Sea Island Cotton - Gossypium barbadense
Sea Island Cotton has been grown in the Caribbean since the 15th century, before the arrival of Europeans to the ‘New World.’ Sea Island Cotton’s origins can be traced back to being cultivated on the coasts of southwest Ecuador and northwest Peru over 6,000 years ago.
This ancient plant has both medicinal and physical properties in our world and is deeply connected to subsistence farming across the Grenadines. During the pre-emancipation era, around 1829, Bequia boasted nine sugar plantations which constituted between 100 and 1000 acres. This included numerous smallholdings growing mainly crops like indigo and sugar with sea island cotton featuring widely across Bequia and Mustique due to its drought tolerant capacity. While many might think that growing and picking cotton is something in our very distant past, it certainly is not. Till the late 1950s, many families across Bequia cultivated and prepared sea island cotton for export. Families and communities across Bequia relied on cotton to supplement their income. Children were often tasked with picking cotton, separating seed from cotton while making sure the fluffy threads were kept white. Seeds were sent to be ginned at the cotton ginnery in Kingstown.
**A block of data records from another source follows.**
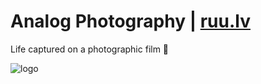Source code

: # Analog Photography | [ruu.lv](https://ruu.lv) 

Life captured on a photographic film 📸

![logo](https://cdn.statically.io/img/ruu.lv/ui/img/logo/20191224-Poga-0001-Eyes-by-Janis-Rullis-1024x.jpg) 
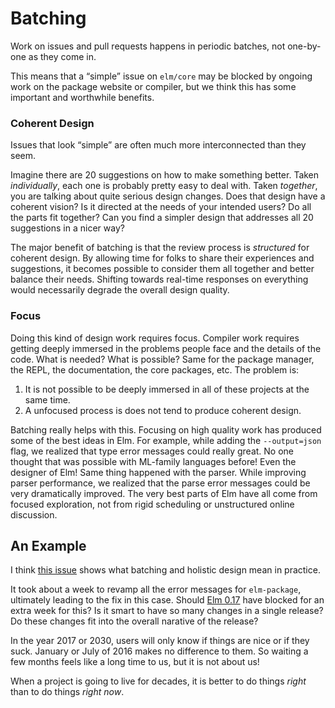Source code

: 
# Batching

Work on issues and pull requests happens in periodic batches, not one-by-one as they come in.

This means that a &ldquo;simple&rdquo; issue on `elm/core` may be blocked by ongoing work on the package website or compiler, but we think this has some important and worthwhile benefits.


### Coherent Design

Issues that look &ldquo;simple&rdquo; are often much more interconnected than they seem.

Imagine there are 20 suggestions on how to make something better. Taken *individually*, each one is probably pretty easy to deal with. Taken *together*, you are talking about quite serious design changes. Does that design have a coherent vision? Is it directed at the needs of your intended users? Do all the parts fit together? Can you find a simpler design that addresses all 20 suggestions in a nicer way?

The major benefit of batching is that the review process is *structured* for coherent design. By allowing time for folks to share their experiences and suggestions, it becomes possible to consider them all together and better balance their needs. Shifting towards real-time responses on everything would necessarily degrade the overall design quality.


### Focus

Doing this kind of design work requires focus. Compiler work requires getting deeply immersed in the problems people face and the details of the code. What is needed? What is possible? Same for the package manager, the REPL, the documentation, the core packages, etc. The problem is:

  1. It is not possible to be deeply immersed in all of these projects at the same time.
  2. A unfocused process is does not tend to produce coherent design.

Batching really helps with this. Focusing on high quality work has produced some of the best ideas in Elm. For example, while adding the `--output=json` flag, we realized that type error messages could really great. No one thought that was possible with ML-family languages before! Even the designer of Elm! Same thing happened with the parser. While improving parser performance, we realized that the parse error messages could be very dramatically improved. The very best parts of Elm have all come from focused exploration, not from rigid scheduling or unstructured online discussion.


## An Example

I think [this issue](https://github.com/elm-lang/elm-package/pull/177) shows what batching and holistic design mean in practice.

It took about a week to revamp all the error messages for `elm-package`, ultimately leading to the fix in this case. Should [Elm 0.17](http://elm-lang.org/blog/farewell-to-frp) have blocked for an extra week for this? Is it smart to have so many changes in a single release? Do these changes fit into the overall narative of the release?

In the year 2017 or 2030, users will only know if things are nice or if they suck. January or July of 2016 makes no difference to them. So waiting a few months feels like a long time to us, but it is not about us!

When a project is going to live for decades, it is better to do things *right* than to do things *right now*.
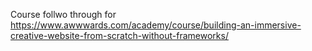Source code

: Course follwo through for https://www.awwwards.com/academy/course/building-an-immersive-creative-website-from-scratch-without-frameworks/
Traditional uses of the sea island cotton are incredible and limitless. The leaves are used to treat high blood pressure, abdominal cramps, and menstrual problems. Seeds are used to ease diarrhoea and thrush. The root can be used as an abortifacient (abortion inducing) and to induce vomiting. An infusion of the root bark is used to treat difficult or irregular menstruation as it increases the flow of blood. The bark of the stem is used in preparation to strengthen the womb. Leaves of the red variety of Sea Island Cotton are used for treating the difficult delivery of afterbirth or placenta.
This powerful unassuming medicine does not stop there. An extract from the flowers can be used to treat ear inflammation and gossypol, which is an extract from the cotton, is used clinically as a male contraceptive.